Cyanobacteria as an eco-friendly bioresource for EPS production with crack healing capacity in concrete

Abstract

Cyanobacteria, alike microalgae, are photosynthetic microorganisms found in different environmental conditions. These photosynthetic bacteria are also considered promising solutions for cracking problem in concretes. These photosynthetic organisms precipitate CaCO3 crystals in concrete microcracks and pores, thus sealing the cracks and increasing the strength gain of the concrete blocks. Cyanobacteria Lyngbya sp., Phormidium sp., and microalgae Chlorella vulgaris were studied initially. Lyngbya sp., Phormidium sp., and Chlorella vulgaris have the additional property of secreting the exopolysaccharide (EPS). EPSs are an important class of biopolymers with great ecological importance.
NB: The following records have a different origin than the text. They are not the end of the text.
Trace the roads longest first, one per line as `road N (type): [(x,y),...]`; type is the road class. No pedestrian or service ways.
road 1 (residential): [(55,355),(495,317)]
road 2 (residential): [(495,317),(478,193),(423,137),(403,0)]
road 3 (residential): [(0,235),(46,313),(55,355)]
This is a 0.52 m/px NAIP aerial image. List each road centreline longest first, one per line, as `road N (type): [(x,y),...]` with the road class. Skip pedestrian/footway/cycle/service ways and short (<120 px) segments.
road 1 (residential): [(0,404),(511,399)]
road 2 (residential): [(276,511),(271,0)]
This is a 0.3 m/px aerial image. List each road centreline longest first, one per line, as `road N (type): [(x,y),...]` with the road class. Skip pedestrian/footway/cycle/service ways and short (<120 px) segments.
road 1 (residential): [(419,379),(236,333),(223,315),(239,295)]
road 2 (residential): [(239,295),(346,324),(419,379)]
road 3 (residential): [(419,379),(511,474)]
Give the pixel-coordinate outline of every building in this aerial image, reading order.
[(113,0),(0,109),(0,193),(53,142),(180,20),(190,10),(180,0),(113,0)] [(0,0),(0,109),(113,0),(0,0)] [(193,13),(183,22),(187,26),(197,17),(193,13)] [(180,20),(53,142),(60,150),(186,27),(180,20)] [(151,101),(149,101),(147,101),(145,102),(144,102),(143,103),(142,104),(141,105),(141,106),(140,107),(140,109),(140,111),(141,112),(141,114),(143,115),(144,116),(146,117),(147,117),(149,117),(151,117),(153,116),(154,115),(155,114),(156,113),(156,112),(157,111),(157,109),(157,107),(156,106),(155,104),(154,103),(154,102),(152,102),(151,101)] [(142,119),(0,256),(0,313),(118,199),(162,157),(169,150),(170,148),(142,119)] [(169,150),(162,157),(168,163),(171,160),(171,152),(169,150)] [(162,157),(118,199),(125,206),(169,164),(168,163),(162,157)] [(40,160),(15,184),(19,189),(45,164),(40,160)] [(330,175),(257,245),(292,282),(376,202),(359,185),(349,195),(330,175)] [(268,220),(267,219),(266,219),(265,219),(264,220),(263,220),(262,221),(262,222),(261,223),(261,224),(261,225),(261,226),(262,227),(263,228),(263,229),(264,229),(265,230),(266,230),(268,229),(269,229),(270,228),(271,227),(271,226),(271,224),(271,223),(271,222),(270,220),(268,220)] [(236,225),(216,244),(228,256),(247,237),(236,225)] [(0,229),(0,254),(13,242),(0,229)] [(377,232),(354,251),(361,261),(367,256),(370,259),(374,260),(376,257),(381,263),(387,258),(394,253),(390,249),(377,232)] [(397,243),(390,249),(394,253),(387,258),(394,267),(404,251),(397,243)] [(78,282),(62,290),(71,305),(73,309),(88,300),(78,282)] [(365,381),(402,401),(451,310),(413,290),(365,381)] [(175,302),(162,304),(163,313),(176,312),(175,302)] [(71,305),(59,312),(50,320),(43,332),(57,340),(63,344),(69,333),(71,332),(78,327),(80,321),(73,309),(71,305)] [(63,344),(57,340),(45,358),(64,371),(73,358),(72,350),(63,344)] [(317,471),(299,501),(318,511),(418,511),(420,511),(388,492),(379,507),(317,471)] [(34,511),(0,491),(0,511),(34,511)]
Because of their high charge density and capacity to act as mineralization nucleation sites, cyanobacterial exopolysaccharides are currently receiving more attention. Using the three strains stated above, this study investigates the impact of physiochemical factors on biomass concentration and exopolysaccharide synthesis and creates mathematical models. Using Central Composite Design (CCD), it is possible to study the interactions between the many parameters, including nitrate concentration, starting media pH, light intensity, and temperature. The biochemical characteristics of the leftover biomass are assessed after exopolysaccharide extraction, and because of its high carbohydrate and fat content, it can be used to produce biofuel. The study of checking the microbial crack healing capacity and strength gain of the concrete using these three cyanobacterial strains is being studied. Based on the outcome, the best species was chosen. Further microstructural analyses, such as X-ray diffraction (XRD) and scanning electron microscopy (SEM) were used to support the calcium carbonate precipitation.